#### Input data:
-*-

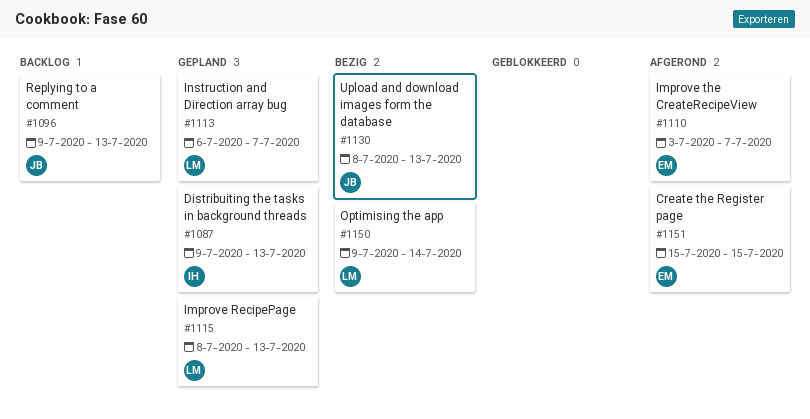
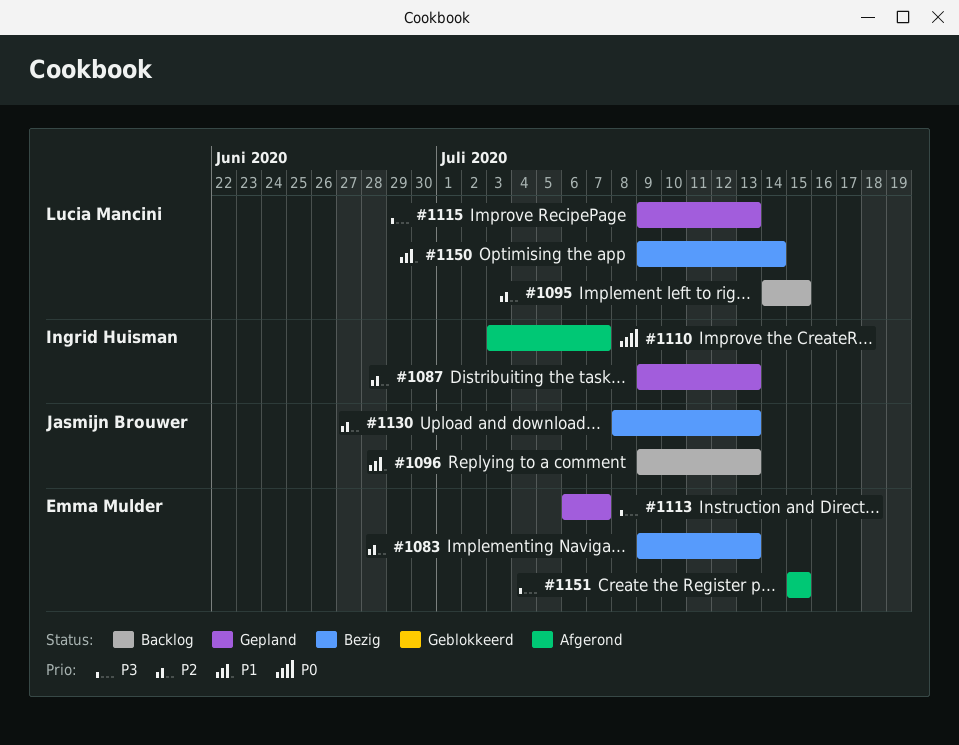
#1083: none -> present
#1095: none -> present
#1110, owner: Emma Mulder -> Ingrid Huisman
#1113, owner: Lucia Mancini -> Emma Mulder
#1115, start: Jul 8 -> Jul 9

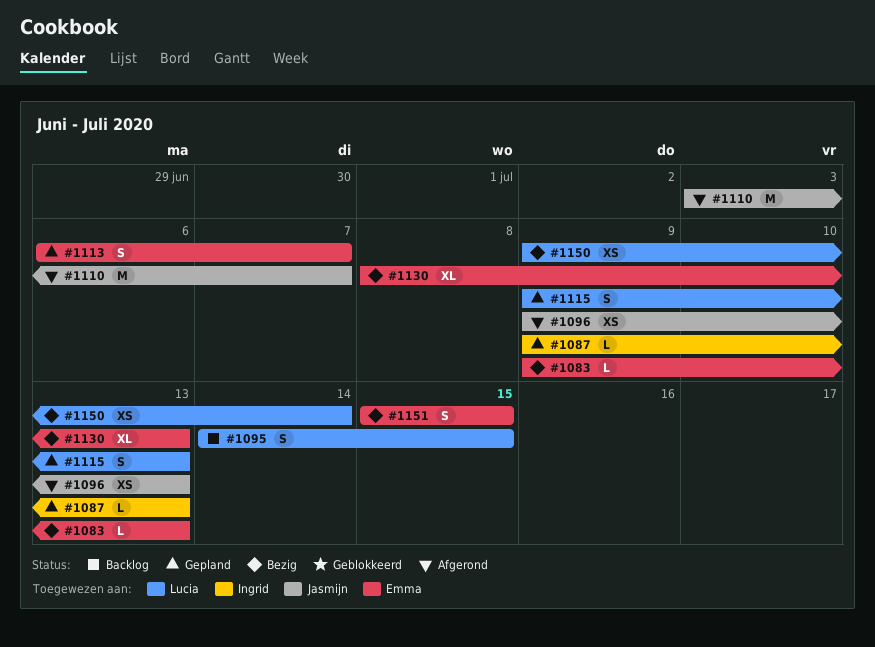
#1096, status: Backlog -> Afgerond
#1110, owner: Ingrid Huisman -> Jasmijn Brouwer
#1130, owner: Jasmijn Brouwer -> Emma Mulder
#1151, status: Afgerond -> Bezig

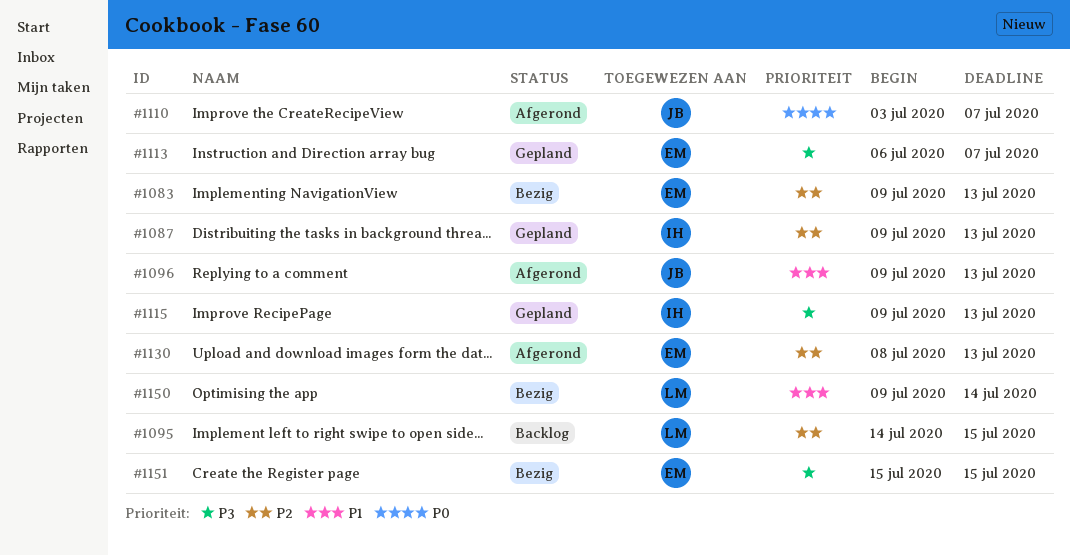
#1115, owner: Lucia -> Ingrid
#1130, status: Bezig -> Afgerond

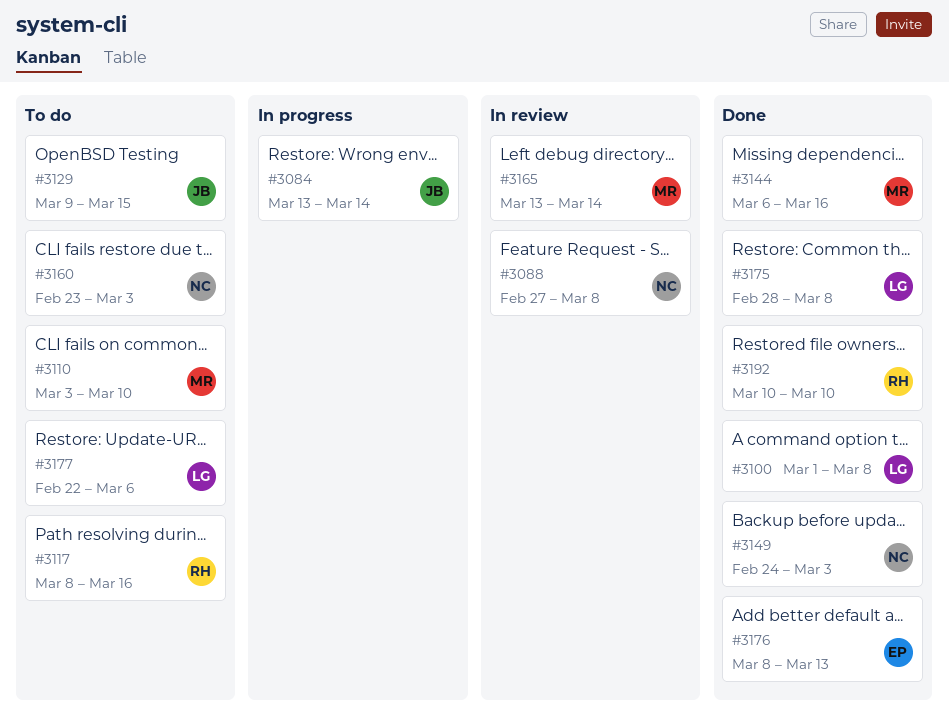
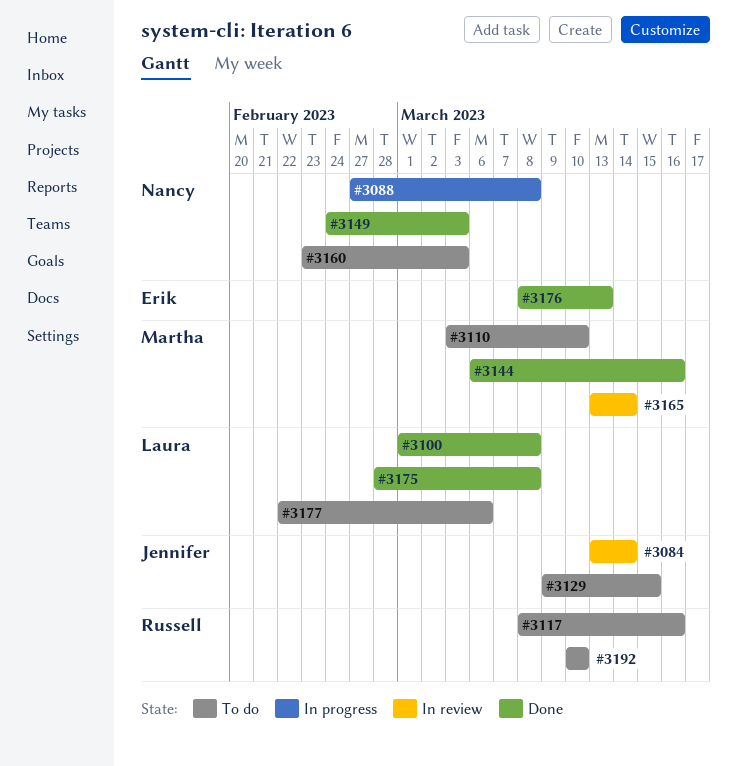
#3084, status: In progress -> In review
#3088, status: In review -> In progress
#3192, status: Done -> To do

-*-

#### What is being asked:
Pictures excluded, output exactly the line that contains "#1130, owner: Jasmijn Brouwer -> Emma Mulder" and every line after it to the end of the data above.

#### Task solution:
#1130, owner: Jasmijn Brouwer -> Emma Mulder
#1151, status: Afgerond -> Bezig

#1115, owner: Lucia -> Ingrid
#1130, status: Bezig -> Afgerond

#3084, status: In progress -> In review
#3088, status: In review -> In progress
#3192, status: Done -> To do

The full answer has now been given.